Two Los Angeles office buildings have pulled in a combined $194.9 million of debt from Wells Fargo (WFC) in separate transactions, according to Kroll Bond Rating Agency and Fitch Ratings, which analyzed the loans.
In a deal that closed on the last day of October, the bank extended $66.3 million to recapitalize a public-sector-focused office building, Norwalk Government Center in Norwalk, Calif., a Los Angeles County city about 12 miles southwest of Downtown L.A. The 450,000-square-foot office building, controlled by partners Robert Sonnenblick and Nelson Del Rio, counts among its tenants government agencies including the L.A. County’s Sheriff’s Department and its Department of Public Social Services. It also hosts an office for consulting firm Accenture, which uses the space for employees who work on contract with L.A County.
Del Rio and Sonnenblick will pay 3.85 percent interest on the 10-year, interest-only loan. An appraisal valued the property at $104.4 million, implying a modest 63.5 percent loan to value ratio.
Wells Fargo’s debt replaces a previous financing on the broad, seven-story office asset from Berkadia, as well as providing funds to allow the borrowers to buy out minority equity partners. Additional money will go towards upgrading the building’s wiring and converting a parking lot into a garage, which will allow development of more office space in the future.
The deal closed the very day that Berkadia’s loan was coming due, Sonnenblick told Commercial Observer. Why the tight timing? Because Sonnenblick first had to complete a deal to re-sign some of the building’s government tenants to new leases.
“I don’t like cutting it close, but we had to extend some leases from Los Angeles County,” Sonnenblick said. “We got them done at the 11th hour.”

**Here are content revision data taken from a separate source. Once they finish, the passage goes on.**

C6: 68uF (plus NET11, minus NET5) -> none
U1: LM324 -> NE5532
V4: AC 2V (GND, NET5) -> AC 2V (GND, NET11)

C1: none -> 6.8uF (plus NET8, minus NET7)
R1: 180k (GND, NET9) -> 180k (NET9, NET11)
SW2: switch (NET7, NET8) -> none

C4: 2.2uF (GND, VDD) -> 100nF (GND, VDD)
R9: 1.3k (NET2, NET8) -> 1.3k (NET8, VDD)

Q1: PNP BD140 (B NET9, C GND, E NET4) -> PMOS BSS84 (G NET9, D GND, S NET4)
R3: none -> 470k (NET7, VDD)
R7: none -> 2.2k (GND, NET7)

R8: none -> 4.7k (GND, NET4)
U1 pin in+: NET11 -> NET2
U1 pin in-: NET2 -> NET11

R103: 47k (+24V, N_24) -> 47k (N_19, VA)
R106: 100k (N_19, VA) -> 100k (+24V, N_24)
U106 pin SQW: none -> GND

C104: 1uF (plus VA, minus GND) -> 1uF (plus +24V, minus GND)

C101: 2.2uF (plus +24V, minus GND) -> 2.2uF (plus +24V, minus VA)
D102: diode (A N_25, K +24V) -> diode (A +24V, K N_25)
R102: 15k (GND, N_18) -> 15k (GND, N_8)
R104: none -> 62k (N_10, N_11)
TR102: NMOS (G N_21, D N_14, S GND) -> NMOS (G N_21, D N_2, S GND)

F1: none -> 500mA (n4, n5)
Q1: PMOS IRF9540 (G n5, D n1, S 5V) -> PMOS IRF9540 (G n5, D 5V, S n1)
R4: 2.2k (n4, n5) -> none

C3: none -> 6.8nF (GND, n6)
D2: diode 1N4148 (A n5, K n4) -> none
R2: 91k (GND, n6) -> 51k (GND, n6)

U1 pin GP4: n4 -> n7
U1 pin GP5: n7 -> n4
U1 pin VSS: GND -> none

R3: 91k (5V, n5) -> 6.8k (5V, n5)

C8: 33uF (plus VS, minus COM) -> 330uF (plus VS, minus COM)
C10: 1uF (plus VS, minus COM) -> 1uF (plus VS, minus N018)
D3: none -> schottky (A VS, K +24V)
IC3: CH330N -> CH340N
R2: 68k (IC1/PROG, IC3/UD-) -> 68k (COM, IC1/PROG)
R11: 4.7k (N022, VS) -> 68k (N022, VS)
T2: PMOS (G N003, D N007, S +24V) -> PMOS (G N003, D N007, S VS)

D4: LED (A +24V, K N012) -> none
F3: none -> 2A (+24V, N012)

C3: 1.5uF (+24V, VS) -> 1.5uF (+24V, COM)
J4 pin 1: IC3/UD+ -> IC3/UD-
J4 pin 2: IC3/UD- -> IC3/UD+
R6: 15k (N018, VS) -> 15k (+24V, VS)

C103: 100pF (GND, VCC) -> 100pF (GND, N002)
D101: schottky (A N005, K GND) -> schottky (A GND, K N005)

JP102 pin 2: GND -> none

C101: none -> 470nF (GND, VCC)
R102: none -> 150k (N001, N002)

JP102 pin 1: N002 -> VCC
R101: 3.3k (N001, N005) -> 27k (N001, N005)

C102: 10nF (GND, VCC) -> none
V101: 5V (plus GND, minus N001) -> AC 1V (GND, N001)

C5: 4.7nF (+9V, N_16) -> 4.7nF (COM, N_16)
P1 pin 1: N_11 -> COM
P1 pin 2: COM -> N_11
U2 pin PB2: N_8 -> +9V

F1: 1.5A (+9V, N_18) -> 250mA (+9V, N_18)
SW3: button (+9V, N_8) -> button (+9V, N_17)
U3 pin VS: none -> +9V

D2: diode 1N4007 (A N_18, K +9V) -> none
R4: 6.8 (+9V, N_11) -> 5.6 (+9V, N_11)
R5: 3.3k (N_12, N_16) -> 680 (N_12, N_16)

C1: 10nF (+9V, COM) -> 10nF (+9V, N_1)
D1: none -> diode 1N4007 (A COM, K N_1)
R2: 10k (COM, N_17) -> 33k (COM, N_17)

Sonnenblick and Del Rio’s portfolio in the L.A. area is focused on leasing to government tenants, he added, because he views them as steadier bets than private-sector lessees — especially tech companies.
“All these tech tenants kind of scare me,” Sonnenblick said. “I’m kind of an old-timer. Credit matters to me.”
Elsewhere in Los Angeles, the bank also lent $128.6 million to refinance a single-tenant office property in Beverly Hills. That asset, 360 North Crescent Drive, is controlled by Tom Gores, a billionaire private-equity investor whose firm, Platinum Equities, uses the office building as its headquarters.
The site consists of two buildings totaling 124,000 square feet, linked by a manicured campus. First built in 1939 as a home base for the Music Corporation of America, the campus won architect Paul Williams an award from the American Institute of Architects, according to a website dedicated to Williams’ work. Gores, who also owns the Detroit Pistons, bought the building for use as Platinum’s headquarters in 2003.
When Fitch analysts visited the site to inspect it, a property manager told the rating agency’s scouts that engaged couples often use the picturesque campus — which is mostly open to the public — as a backdrop for wedding photos.
Platinum will pay 3.45 percent interest on the 10-year, interest-only debt. Given that the building was valued in an appraisal at $246.5 million, the debt implies a relatively light loan-to-value figure just about 52 percent. The loan refinances a 2012 round of financing from J.P. Morgan Chase, and will allow Platinum to extract $49 million of equity from the property.
Gores did not respond to an inquiry. A Wells Fargo spokeswoman declined to comment.